--- TASK TO COMPLETE ---
Check every line of the data and copy the ones where "operação" appears.

--- SOURCE DATA ---

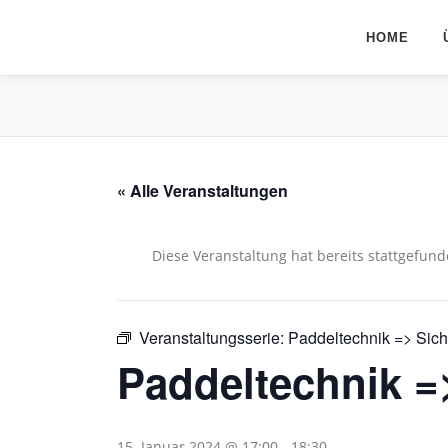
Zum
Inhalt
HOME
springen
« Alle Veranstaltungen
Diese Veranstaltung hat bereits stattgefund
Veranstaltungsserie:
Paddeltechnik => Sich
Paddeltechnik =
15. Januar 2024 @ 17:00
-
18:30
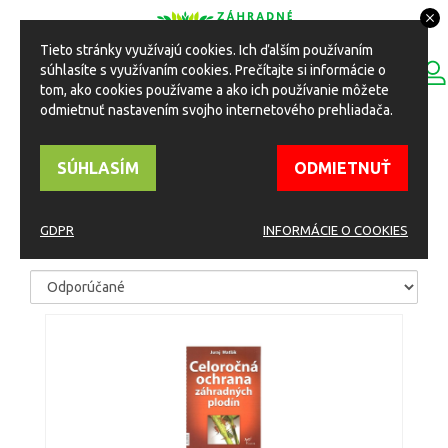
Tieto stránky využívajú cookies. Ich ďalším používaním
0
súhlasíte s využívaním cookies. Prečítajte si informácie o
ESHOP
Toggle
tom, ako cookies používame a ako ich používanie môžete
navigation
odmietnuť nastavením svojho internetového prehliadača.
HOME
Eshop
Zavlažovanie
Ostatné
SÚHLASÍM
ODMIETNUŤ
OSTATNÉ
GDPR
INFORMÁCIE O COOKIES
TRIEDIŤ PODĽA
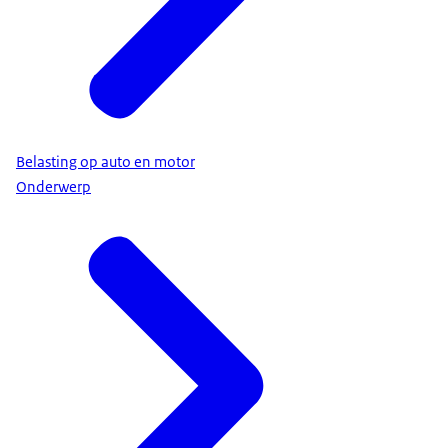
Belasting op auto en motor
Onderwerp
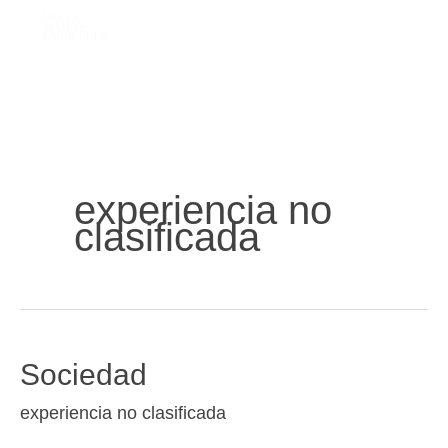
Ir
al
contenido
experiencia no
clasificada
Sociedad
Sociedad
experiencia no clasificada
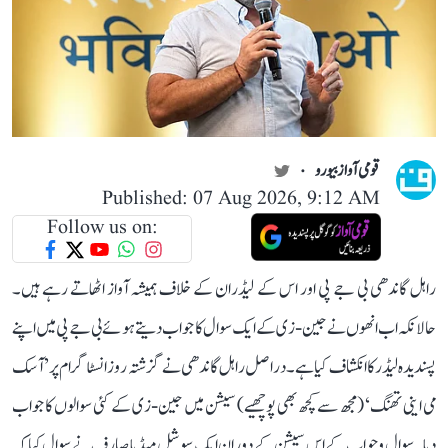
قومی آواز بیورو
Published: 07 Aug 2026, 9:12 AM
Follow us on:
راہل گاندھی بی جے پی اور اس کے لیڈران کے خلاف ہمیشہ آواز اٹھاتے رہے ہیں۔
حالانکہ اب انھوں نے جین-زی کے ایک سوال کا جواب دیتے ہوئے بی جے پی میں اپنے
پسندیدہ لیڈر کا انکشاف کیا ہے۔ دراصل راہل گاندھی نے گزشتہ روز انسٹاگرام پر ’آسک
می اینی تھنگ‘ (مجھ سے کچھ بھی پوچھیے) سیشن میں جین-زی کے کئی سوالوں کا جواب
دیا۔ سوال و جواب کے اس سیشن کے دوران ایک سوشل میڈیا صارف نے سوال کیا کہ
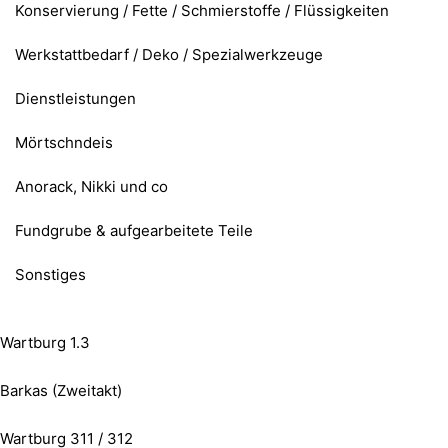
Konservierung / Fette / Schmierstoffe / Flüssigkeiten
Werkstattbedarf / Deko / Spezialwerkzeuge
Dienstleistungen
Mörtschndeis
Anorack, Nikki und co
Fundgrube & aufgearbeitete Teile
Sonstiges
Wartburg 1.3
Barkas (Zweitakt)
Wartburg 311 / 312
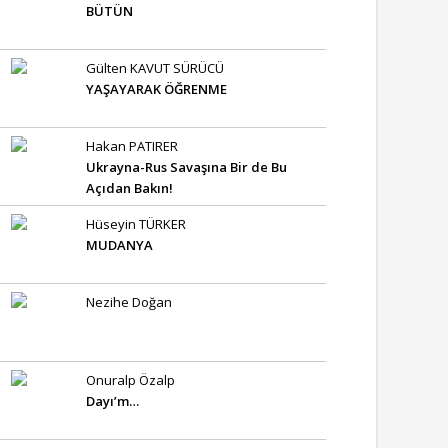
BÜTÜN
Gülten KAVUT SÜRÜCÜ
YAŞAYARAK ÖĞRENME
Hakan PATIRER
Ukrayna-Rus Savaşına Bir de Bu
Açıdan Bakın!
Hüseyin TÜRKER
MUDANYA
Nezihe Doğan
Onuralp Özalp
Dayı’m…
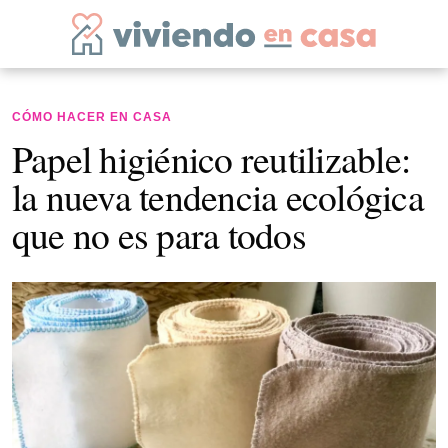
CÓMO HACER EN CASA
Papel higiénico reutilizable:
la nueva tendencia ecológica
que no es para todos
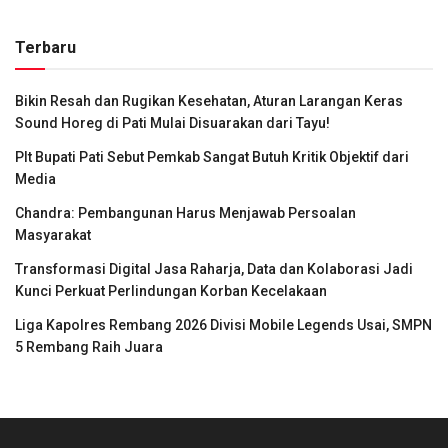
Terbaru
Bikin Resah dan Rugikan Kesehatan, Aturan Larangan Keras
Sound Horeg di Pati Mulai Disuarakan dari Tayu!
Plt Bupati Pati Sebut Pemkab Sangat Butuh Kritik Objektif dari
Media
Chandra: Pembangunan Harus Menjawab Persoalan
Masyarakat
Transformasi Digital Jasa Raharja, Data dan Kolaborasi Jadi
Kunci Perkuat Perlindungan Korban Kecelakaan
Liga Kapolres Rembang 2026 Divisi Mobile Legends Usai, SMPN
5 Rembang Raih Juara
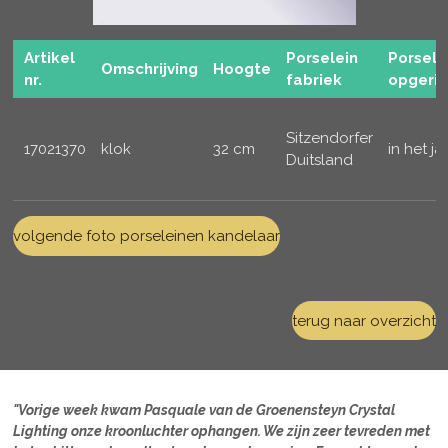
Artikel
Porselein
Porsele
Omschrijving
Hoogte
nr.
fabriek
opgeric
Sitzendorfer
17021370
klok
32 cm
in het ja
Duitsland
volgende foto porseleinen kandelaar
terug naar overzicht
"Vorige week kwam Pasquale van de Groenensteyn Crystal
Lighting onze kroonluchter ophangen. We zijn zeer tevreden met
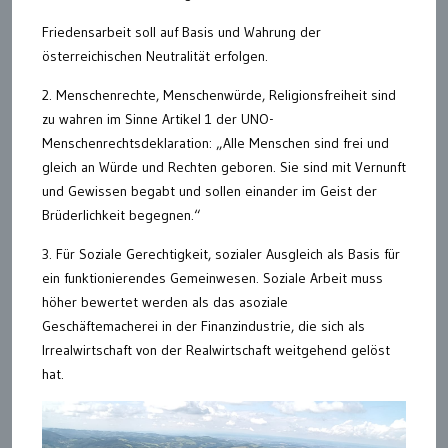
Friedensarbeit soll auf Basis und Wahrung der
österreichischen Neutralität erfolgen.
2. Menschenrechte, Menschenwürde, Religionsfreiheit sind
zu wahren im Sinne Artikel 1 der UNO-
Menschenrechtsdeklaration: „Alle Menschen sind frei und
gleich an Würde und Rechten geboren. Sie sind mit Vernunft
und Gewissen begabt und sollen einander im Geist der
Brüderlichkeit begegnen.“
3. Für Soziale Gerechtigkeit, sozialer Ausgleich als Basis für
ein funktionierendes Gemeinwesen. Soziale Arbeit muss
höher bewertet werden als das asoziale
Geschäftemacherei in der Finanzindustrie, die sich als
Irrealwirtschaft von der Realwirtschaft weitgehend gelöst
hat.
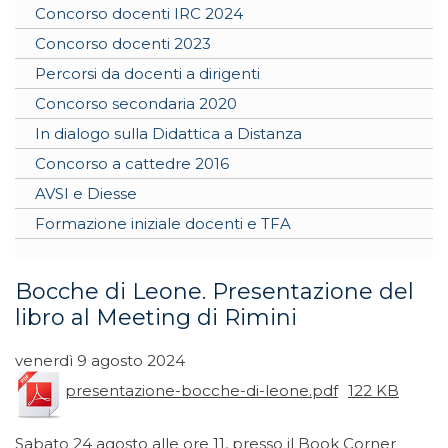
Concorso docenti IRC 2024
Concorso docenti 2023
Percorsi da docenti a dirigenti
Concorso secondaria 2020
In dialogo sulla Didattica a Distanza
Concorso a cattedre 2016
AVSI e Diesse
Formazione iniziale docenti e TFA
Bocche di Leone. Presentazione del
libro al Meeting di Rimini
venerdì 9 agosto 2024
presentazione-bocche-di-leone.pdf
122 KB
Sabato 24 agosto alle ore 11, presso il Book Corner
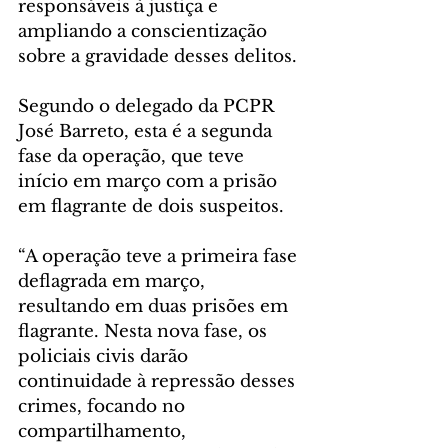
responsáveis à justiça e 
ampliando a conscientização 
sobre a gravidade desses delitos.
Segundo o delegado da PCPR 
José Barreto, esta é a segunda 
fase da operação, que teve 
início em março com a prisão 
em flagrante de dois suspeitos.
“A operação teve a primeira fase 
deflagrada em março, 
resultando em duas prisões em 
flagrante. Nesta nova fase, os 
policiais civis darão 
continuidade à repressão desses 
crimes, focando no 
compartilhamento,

--- EXERCISE SOLUTION ---
fase da operação, que teve 
“A operação teve a primeira fase 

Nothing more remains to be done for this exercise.